BEGIN Data
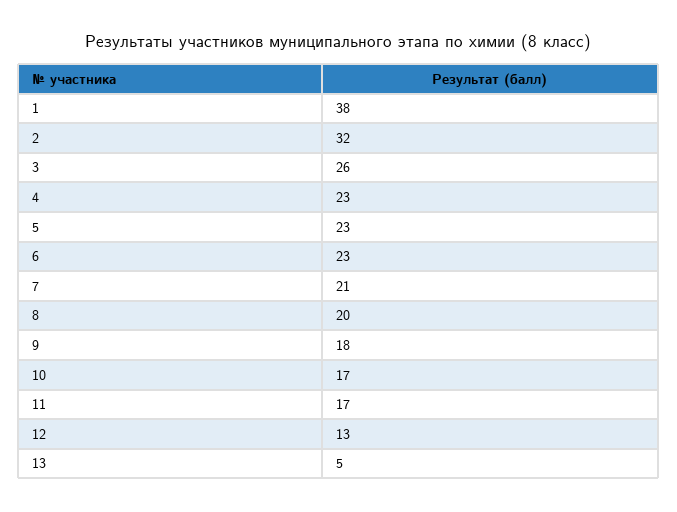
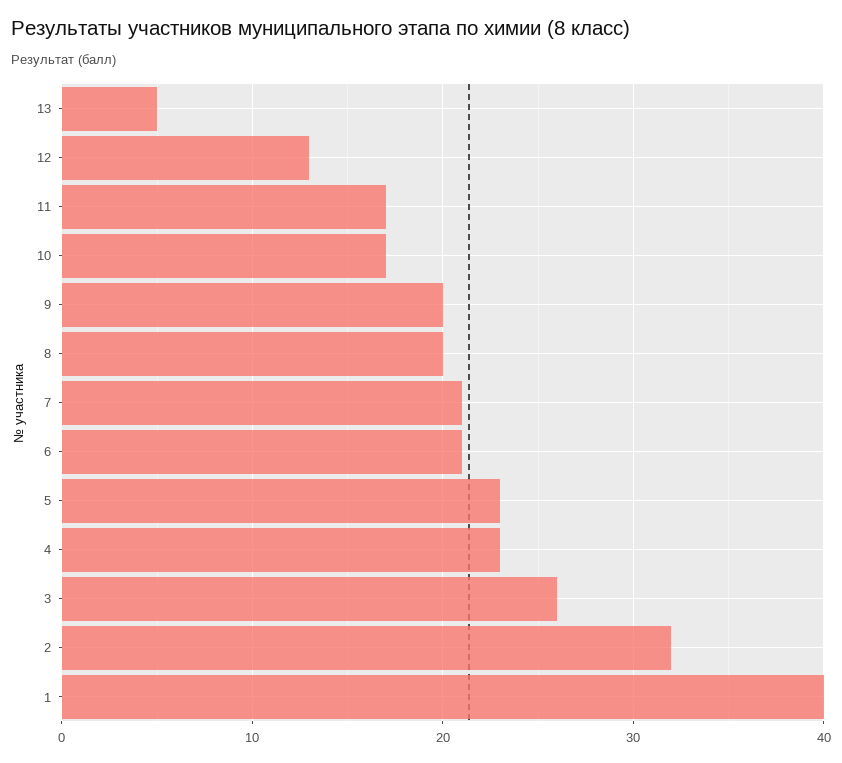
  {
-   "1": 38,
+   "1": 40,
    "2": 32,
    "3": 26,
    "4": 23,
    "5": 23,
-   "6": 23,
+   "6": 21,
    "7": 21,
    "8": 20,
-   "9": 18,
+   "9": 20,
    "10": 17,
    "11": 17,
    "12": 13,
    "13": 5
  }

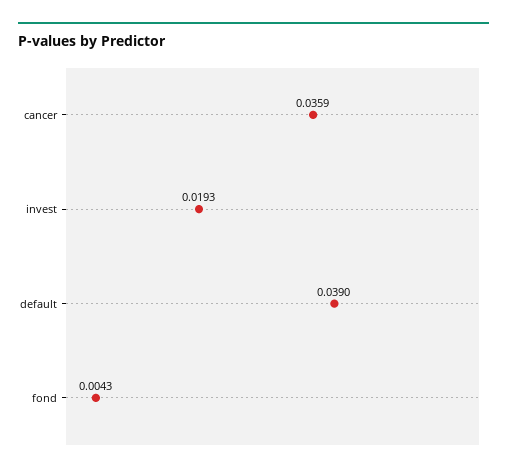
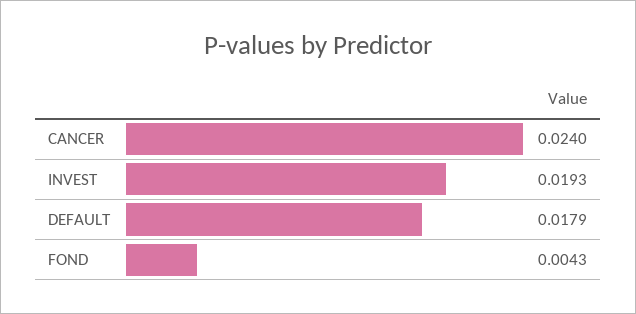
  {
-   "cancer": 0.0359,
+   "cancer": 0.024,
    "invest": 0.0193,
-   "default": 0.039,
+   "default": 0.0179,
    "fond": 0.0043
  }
END Data
_Required action_: Where a picture appears in the data, omit it; restate the rest word for word.

_Exercise response_:
  {
-   "1": 38,
+   "1": 40,
    "2": 32,
    "3": 26,
    "4": 23,
    "5": 23,
-   "6": 23,
+   "6": 21,
    "7": 21,
    "8": 20,
-   "9": 18,
+   "9": 20,
    "10": 17,
    "11": 17,
    "12": 13,
    "13": 5
  }

  {
-   "cancer": 0.0359,
+   "cancer": 0.024,
    "invest": 0.0193,
-   "default": 0.039,
+   "default": 0.0179,
    "fond": 0.0043
  }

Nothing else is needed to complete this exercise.